The Perfect Guide To Leasing A Car

By Karen Peterson


Being a smart buyer when choosing what to purchase is critical. Every year, the cost of commodities increase because of inflation. The same applies for rent or mortgage. Of course, there's also the need to have transportation when you travel to and from work, school, or home. If you want an idea on how to save money, then read this guide to leasing a car.

Buying a new car is generally more expensive than leasing one. Of course, the car must be returned to the lessor, normally a bank or dealership, once the term ends. However, if you're thinking of purchasing a new car in the next few years, it shouldn't be a problem since car leases just last two to three years.

Banks and companies offering leases often require low down payment and monthly rates. Plus, you end up getting a new car for fewer money that you would have otherwise paid for. In addition, due to the short time you have the vehicle in your possession, you won't have to spend much money in maintenance, since you end up returning the leased vehicle before any major tune-ups or maintenance requirements are needed.

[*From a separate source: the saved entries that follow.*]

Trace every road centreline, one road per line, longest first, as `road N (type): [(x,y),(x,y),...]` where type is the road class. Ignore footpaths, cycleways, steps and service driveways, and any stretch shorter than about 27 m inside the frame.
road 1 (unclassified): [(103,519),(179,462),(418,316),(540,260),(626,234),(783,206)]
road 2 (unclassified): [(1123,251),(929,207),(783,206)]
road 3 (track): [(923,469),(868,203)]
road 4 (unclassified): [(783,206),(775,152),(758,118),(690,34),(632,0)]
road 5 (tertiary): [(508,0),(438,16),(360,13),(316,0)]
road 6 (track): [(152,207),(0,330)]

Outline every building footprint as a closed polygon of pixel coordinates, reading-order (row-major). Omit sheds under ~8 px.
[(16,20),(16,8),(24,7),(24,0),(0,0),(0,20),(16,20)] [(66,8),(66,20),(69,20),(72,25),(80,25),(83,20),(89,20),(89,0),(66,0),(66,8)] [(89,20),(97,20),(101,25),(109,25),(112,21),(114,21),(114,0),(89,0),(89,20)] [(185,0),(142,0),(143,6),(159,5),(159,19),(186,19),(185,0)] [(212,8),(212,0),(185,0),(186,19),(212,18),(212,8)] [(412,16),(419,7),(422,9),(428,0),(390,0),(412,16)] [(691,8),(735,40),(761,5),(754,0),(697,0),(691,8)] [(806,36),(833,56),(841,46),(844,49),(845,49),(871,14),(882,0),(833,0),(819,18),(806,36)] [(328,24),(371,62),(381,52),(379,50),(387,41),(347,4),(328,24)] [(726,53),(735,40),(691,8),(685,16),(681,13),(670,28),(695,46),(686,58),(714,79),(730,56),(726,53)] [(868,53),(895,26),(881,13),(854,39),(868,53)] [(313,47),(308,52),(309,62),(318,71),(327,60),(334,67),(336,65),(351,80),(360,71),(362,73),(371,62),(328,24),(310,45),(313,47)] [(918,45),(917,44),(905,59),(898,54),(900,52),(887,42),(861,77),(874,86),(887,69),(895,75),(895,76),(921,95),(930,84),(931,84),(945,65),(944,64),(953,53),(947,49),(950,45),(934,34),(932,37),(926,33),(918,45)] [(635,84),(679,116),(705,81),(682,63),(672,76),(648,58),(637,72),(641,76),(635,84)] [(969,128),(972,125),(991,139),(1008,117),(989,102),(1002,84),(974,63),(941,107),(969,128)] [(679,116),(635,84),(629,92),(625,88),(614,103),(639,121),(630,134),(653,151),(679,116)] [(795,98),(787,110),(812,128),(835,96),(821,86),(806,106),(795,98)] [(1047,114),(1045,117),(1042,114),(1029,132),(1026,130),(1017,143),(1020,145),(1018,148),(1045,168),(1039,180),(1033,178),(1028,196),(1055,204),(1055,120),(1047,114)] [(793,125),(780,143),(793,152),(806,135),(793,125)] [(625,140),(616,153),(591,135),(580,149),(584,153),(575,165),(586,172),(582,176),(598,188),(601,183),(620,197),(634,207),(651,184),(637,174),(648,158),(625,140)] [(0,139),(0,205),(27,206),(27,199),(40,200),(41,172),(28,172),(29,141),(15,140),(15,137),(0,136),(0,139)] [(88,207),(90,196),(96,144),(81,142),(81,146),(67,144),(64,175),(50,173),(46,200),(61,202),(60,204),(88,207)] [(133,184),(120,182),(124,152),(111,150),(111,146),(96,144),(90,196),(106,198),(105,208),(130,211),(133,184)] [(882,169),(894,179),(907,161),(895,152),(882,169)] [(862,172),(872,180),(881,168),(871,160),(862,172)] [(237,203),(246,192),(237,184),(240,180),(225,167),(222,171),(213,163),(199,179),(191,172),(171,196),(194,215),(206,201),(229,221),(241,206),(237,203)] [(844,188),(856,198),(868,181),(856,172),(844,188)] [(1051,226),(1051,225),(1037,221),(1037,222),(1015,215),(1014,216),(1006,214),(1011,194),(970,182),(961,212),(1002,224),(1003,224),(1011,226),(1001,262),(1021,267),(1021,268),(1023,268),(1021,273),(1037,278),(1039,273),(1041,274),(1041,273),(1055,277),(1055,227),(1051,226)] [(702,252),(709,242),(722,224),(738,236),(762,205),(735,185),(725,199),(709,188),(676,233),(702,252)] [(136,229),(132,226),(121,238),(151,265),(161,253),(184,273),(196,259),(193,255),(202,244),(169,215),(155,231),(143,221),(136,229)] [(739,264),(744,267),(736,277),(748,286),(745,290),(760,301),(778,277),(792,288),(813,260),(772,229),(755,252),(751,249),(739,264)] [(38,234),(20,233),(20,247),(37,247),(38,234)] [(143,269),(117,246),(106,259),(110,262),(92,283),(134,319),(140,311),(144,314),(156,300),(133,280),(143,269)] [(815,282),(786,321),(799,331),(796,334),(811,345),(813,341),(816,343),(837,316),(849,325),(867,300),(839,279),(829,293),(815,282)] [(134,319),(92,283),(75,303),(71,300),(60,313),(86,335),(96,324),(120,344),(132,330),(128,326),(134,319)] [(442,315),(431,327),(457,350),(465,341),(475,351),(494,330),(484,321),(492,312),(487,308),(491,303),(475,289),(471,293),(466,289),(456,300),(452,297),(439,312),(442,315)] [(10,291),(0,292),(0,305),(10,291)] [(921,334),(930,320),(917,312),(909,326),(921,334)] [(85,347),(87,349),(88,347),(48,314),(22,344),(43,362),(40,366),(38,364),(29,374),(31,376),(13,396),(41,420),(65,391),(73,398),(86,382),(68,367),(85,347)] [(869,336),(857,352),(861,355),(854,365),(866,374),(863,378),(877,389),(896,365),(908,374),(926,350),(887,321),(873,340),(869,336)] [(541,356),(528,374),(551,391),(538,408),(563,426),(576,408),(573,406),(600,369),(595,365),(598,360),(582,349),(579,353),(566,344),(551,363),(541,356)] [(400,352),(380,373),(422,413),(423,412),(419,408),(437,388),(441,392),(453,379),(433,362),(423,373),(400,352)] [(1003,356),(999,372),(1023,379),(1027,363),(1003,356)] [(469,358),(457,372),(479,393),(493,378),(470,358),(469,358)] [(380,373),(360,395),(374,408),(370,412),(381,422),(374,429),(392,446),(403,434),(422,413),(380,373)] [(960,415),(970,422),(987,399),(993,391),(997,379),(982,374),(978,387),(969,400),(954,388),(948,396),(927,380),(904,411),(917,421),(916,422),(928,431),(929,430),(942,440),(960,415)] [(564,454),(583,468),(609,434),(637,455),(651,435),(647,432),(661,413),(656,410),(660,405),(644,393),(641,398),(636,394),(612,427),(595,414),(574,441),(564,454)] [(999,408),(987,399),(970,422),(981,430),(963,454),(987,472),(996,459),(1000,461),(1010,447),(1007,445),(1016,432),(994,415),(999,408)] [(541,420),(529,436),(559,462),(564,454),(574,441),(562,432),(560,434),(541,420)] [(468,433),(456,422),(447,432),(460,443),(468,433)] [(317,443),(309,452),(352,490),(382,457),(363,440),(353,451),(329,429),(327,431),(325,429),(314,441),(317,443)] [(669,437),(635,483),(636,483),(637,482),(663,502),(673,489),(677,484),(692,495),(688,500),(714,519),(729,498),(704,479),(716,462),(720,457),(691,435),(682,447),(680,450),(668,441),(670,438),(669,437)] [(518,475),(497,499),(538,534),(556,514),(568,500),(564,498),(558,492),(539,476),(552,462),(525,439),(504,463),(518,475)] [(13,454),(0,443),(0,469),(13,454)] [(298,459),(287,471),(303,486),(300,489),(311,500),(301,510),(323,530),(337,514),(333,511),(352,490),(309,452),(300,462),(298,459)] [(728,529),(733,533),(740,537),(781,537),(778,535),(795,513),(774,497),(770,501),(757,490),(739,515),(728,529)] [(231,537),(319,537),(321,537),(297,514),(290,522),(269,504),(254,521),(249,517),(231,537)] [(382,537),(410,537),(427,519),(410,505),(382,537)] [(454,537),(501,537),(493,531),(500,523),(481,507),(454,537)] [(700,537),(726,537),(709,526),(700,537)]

A leased car is a good choice if you want to keep up with the trend in new cars. At the end of your term, you simply drop off the car and get the next one on lease. Of course, this assumes that the previously leased vehicle doesn't have any damages or excess mileages that would incur extra charges. Still, in the long run, it should still be cheaper than managing and owning a couple of cars.

Before signing the lease contract, look at the allowable miles and any charges for over-mileage. Your lessor will indicate a limit per year, which should be 12,000 to 15,000 miles. Going beyond that will cost you per additional mile, which may be expensive once totaled. If you know that you'll definitely go beyond the limit, add additional miles to your contract. At the end of the year, it should still be cheaper than any over-mileage fee. Take note, though, that if you end up liking the car and decide to buy it after your lease, then there's no need to pay over-mileage charges.

You should also take note of the cost of residual percentage, which refers to the residual value of the car once the lease is up. If this value, usually listed as a percentage, is high, that means that the amount of depreciation you have to pay is lower, which translates to lower monthly payments. One other value to take note of is the residual amount, which is the amount that you still need to pay in case you decide to purchase the car once the term ends.

Once you feel confident that you want a leased car, the next step is to shop for one. Online research is the quickest way to find the best lease deals. There are websites that collate and compare different offerings, or you can visit the website of your car maker of choice. Leased deals from car makers and usually less expensive than dealerships.

If your goal is the find the best deal, don't put focus on the cheapest car in the lot. Remember two important factors - which one has the least expensive out-of-pocket requirement, and which one has the cheapest monthly payment. As you start asking for quotes, don't limit yourself to one. Request for quotes from various options, and ask that the quote they provide contain registration, taxes, and any additional fees.